● **TEXT**
---

Hof HaCarmel Regional Council (, Mo'atza Azorit Hof ha-Karmel, lit. Carmel Coast Regional Council) is a regional council located in the northern Israeli coastal plain. The council serves a large area, stretching from Tirat HaCarmel in the north to Caesarea in the south. Its offices are located in Ein Carmel to the south of Haifa. The head of the council is Asif Izek, elected in 2018.

Location
Straddling the coast of the Mediterranean Sea to the west, the boundaries of the municipal area are:
To the north: Haifa, Tirat HaCarmel and Zevulun Regional Council
To the south: Hadera, Pardes Hanna-Karkur and Menashe Regional Council
To the east: Megiddo and Jezreel Valley regional councils as well as the Wadi Ara settlements.

In the centre of the council area are the enclave towns of Binyamina, Zikhron Ya'akov, Fureidis and Jisr az-Zarqa.

---

● **RECORDS SHOWN**
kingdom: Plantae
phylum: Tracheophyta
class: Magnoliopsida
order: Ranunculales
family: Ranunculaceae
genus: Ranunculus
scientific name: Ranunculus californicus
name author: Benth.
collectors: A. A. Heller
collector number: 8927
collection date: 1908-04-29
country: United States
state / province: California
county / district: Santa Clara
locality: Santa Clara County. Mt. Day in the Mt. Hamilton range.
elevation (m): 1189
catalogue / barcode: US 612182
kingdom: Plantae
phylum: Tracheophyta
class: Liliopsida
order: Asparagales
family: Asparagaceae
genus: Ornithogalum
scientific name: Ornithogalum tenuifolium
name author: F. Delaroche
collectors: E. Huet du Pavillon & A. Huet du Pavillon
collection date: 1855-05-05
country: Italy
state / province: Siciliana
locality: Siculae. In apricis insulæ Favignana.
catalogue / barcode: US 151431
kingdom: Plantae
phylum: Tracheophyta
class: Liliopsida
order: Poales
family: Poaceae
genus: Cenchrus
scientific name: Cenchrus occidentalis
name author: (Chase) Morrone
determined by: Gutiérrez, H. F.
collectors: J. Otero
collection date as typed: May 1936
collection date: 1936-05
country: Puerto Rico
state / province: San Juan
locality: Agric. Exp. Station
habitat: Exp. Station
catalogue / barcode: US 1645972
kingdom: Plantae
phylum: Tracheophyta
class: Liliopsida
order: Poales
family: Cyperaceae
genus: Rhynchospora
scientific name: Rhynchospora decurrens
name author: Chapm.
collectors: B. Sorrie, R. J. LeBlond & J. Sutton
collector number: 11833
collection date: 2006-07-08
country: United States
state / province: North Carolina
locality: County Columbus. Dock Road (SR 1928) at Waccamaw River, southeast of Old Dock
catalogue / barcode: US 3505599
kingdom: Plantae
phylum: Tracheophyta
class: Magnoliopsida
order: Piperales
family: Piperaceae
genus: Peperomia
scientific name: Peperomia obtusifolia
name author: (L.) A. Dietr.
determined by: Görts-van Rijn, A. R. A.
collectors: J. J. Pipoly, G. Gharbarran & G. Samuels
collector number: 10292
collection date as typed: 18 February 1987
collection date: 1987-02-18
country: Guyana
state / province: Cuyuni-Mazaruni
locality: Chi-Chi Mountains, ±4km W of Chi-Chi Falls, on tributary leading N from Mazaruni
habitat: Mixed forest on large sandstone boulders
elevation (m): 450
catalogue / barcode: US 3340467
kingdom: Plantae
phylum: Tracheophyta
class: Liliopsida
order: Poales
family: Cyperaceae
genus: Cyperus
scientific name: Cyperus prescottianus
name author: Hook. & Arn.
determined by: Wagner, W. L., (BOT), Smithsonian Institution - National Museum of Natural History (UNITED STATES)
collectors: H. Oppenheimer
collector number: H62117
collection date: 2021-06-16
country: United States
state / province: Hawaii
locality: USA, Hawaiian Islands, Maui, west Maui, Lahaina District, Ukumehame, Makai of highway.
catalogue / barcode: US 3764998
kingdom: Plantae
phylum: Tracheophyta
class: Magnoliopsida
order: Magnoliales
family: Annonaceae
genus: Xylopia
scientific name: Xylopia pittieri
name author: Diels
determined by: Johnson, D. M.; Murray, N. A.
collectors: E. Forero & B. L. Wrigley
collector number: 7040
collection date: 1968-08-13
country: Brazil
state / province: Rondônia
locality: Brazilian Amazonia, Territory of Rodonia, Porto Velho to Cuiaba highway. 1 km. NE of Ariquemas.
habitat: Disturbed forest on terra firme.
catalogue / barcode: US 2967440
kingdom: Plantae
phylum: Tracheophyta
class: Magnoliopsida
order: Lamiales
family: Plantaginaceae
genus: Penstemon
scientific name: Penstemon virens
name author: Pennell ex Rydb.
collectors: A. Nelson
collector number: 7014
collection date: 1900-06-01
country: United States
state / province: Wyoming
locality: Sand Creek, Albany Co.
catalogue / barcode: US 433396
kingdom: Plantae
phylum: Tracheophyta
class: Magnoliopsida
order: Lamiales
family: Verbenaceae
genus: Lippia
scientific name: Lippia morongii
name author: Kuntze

---

● **STUDY QUESTIONS**
1 – List the enclave towns that the Hof HaCarmel text places in the center of the council area.
2 – Quote the part of the Hof HaCarmel text that opens with the words containing "Hof HaCarmel Regional" and closes with "elected in 2018.".

● **TASK-BY-TASK SOLUTIONS**
1 – Binyamina, Zikhron Ya'akov, Fureidis, Jisr az-Zarqa

2 –
Hof HaCarmel Regional Council (, Mo'atza Azorit Hof ha-Karmel, lit. Carmel Coast Regional Council) is a regional council located in the northern Israeli coastal plain. The council serves a large area, stretching from Tirat HaCarmel in the north to Caesarea in the south. Its offices are located in Ein Carmel to the south of Haifa. The head of the council is Asif Izek, elected in 2018.